### Provided text
__________

I suppose the big question might be how much more the RBNZ would like to see these figures falling by. But presumably the central bank will be satisfied at seeing the general downward direction.

The debt-to-income data has been gathered and produced by the RBNZ since 2017. It is monthly, but released quarterly. Generally speaking the data between 2017-19 showed a falling trend, from quite high levels, before beginning to rocket. And now the figures are coming down again.

As we've done since the start of this data series we are comparing the latest month's figures (June 2022) with the last month from the previous release (March 2022) and we are also comparing both these with June 2021. 

DTIs of above five are regarded as getting up there, so we highlight the percentages of total mortgage money that is borrowed by both first home buyers and other owner occupiers at DTI ratios of five and above. Our calculations in both tables here exclude the (small) amount where the DTI size is unknown.

__________

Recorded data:
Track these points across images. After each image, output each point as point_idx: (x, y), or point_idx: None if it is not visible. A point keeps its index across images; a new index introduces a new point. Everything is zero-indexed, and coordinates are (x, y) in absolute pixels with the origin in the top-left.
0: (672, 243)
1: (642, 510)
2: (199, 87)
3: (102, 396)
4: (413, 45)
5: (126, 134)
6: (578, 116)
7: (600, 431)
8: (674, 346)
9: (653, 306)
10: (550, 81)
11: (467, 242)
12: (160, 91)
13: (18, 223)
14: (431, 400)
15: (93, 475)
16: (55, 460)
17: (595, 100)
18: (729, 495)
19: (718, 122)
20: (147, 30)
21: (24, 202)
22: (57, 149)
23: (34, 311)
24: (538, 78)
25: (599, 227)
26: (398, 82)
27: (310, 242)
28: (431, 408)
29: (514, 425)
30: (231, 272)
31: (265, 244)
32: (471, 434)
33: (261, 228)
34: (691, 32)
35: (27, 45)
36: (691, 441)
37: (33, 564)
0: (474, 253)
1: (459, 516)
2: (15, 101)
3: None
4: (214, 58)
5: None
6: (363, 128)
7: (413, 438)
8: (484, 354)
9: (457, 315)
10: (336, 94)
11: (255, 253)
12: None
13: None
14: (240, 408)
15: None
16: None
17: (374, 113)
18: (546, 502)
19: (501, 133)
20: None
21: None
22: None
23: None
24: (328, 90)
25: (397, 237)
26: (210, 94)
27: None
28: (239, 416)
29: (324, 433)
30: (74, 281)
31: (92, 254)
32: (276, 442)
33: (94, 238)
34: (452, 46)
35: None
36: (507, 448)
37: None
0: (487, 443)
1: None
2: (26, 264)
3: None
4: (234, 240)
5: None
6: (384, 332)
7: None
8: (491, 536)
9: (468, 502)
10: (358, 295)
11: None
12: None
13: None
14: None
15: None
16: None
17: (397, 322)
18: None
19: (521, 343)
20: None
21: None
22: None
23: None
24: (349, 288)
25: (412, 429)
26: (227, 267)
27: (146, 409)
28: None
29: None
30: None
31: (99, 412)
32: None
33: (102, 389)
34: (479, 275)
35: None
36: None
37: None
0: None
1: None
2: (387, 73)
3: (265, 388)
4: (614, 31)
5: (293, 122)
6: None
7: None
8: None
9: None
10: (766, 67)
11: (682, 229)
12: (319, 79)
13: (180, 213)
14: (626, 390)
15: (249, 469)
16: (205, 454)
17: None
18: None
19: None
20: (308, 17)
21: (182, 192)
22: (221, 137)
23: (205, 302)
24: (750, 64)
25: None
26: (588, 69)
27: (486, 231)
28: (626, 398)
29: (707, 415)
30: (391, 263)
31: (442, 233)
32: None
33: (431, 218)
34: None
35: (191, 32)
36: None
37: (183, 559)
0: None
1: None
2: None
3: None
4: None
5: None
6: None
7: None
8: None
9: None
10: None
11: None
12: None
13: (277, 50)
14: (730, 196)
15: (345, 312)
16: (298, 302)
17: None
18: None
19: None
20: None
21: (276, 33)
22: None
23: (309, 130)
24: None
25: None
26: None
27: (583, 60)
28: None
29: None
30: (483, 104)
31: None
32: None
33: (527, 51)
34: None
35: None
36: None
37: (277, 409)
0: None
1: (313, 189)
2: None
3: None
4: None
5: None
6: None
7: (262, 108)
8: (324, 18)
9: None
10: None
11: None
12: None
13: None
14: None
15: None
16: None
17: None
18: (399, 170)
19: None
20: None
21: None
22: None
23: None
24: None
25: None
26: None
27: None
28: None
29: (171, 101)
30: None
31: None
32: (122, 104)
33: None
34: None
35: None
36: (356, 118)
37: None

__________

### Directives
**a)** According to the debt-to-income text, since what year has the RBNZ gathered and produced the debt-to-income data?
**b)** In the debt-to-income text, rewrite the part from "The debt-to-income data" to "with June 2021.", putting "every six months" in place of "quarterly".

### List of solutions
**a)** Since 2017.

**b)**
The debt-to-income data has been gathered and produced by the RBNZ since 2017. It is monthly, but released every six months. Generally speaking the data between 2017-19 showed a falling trend, from quite high levels, before beginning to rocket. And now the figures are coming down again.

As we've done since the start of this data series we are comparing the latest month's figures (June 2022) with the last month from the previous release (March 2022) and we are also comparing both these with June 2021.